Vasily Yakovlevich Grachyov was a Russian sculptor. He was born into a family of state peasants. He received primary artistic education in Saint Petersburg, studying under the court chaser Andreyev for six years. He also worked for silversmiths Verkhovtsev, Safronov and Sazikov. He collaborated with the foundries of Smirnov, Woerffel, Ovchinnikov and Khlebnikov.
Russian sculptors of the second half of the 19th century mainly worked with indoor sculpture (such as portraits and genre compositions). The genre sculpture became synonymous with Realism; it was characterized by a striving for verisimilitude, emotional facial expressions, and a penchant for detail.
Bronze indoor sculptures seemed to be designed to meet the needs of the developing genre. They were distinguished by their high-quality artistic casting and unconventional compositions, which now included elements of the environment — vegetation, stones, elements of architecture — to complement the idea of the work.

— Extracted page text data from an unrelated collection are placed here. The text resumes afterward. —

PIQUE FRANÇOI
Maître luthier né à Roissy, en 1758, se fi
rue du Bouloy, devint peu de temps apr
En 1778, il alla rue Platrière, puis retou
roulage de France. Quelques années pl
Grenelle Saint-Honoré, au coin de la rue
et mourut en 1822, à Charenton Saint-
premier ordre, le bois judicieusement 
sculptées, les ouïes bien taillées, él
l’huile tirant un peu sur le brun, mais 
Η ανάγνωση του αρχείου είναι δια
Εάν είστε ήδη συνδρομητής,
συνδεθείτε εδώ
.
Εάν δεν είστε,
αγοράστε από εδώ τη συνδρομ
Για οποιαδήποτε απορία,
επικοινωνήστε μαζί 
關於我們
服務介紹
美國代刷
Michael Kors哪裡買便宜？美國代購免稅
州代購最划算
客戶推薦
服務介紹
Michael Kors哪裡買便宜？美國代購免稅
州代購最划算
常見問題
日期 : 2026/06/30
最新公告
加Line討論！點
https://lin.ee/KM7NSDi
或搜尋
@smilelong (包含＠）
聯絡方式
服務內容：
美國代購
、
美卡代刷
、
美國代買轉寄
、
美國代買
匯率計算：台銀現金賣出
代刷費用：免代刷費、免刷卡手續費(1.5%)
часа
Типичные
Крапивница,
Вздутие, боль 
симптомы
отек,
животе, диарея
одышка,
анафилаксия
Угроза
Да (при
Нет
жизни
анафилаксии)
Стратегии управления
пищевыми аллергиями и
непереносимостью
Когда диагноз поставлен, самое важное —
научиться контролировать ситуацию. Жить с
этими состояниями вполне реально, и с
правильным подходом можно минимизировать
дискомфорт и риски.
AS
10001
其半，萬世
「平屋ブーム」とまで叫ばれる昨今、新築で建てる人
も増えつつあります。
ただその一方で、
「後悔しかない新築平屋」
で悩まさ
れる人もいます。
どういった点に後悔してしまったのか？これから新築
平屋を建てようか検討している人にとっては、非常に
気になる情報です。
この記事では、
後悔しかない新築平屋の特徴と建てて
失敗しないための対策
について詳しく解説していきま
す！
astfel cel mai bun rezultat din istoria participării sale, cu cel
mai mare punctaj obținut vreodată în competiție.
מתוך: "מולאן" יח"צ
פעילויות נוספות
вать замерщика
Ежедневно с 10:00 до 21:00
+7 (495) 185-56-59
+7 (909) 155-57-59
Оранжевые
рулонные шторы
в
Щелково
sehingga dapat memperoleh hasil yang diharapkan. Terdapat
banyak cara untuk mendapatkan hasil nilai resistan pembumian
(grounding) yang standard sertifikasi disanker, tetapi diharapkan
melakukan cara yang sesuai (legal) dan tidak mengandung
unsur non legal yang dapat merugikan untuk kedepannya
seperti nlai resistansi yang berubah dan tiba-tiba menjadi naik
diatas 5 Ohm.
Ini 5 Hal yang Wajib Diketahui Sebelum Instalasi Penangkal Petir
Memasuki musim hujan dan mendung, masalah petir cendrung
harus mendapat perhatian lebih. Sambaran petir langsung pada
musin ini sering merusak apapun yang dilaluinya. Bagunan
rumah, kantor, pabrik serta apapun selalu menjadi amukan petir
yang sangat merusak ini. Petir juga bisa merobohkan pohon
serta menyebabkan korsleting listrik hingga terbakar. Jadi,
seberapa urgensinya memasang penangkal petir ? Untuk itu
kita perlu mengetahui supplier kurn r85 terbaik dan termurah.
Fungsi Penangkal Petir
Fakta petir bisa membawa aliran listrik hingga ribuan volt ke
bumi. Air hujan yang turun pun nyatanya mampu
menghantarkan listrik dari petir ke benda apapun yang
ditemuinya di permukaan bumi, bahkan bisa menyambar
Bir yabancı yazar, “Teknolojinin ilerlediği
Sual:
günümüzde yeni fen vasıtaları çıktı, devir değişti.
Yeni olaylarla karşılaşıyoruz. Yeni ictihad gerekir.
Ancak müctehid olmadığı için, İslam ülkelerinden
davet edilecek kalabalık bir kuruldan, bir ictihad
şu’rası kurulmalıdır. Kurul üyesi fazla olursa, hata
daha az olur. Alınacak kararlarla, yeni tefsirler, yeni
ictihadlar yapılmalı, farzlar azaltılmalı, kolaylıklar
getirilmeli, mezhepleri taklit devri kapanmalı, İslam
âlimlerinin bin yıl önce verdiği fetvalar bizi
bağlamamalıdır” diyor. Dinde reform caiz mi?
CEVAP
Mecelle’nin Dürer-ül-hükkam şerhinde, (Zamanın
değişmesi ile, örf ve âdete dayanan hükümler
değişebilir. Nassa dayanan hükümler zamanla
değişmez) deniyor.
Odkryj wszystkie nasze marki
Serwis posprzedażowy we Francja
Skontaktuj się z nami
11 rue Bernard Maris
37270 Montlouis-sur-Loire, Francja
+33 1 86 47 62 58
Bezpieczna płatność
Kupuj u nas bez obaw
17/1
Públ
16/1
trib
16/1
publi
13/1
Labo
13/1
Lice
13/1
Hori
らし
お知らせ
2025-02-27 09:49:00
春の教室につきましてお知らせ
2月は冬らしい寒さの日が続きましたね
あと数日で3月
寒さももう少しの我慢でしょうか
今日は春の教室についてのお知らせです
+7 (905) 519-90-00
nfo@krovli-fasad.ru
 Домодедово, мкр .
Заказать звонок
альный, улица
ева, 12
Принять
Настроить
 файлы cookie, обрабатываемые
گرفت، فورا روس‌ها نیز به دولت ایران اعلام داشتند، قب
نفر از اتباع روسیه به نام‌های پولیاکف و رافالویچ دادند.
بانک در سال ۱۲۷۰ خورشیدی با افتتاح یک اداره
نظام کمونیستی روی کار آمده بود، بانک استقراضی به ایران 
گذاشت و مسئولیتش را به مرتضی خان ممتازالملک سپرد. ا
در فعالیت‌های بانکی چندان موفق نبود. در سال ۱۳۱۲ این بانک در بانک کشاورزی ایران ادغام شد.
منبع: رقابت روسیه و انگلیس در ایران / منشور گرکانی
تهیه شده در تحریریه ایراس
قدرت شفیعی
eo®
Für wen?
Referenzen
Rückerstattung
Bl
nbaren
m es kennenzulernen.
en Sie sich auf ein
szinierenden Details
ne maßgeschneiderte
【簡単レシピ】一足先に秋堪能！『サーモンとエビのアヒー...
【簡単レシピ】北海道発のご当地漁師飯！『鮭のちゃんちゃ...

In the 1860s–1880s, Russian sculptors began actively using the patination technique along with electroplating when working with bronze, inspired by the aesthetics of French sculpture. A dense layer of patina with smooth combinations of halftones created the necessary perception of shadows and overtones, which made the image more expressive and complete. Patina coating could be greenish or brown.
Vasily Grachyov is often called a virtuoso of varied reproduction. Grachyov’s sculptural composition “A Circassian Man with a Young Circassian Woman, Descending from the Mountains on Horseback” is a variation of Yevgeny Lanceray’s work “Line Cossack with a Young Cossack Woman, Both on Horseback”. Vasily Grachyov relocated the characters to a later time and changed the motif: the characters were no longer Cossacks but Circassians — representatives of one of the ethnic groups in the North Caucasus. The sculptor accurately conveyed the ethnographic details, creating lyrical images of two Circassians wearing national clothes and depicting a horse that treads carefully along a steep mountain path.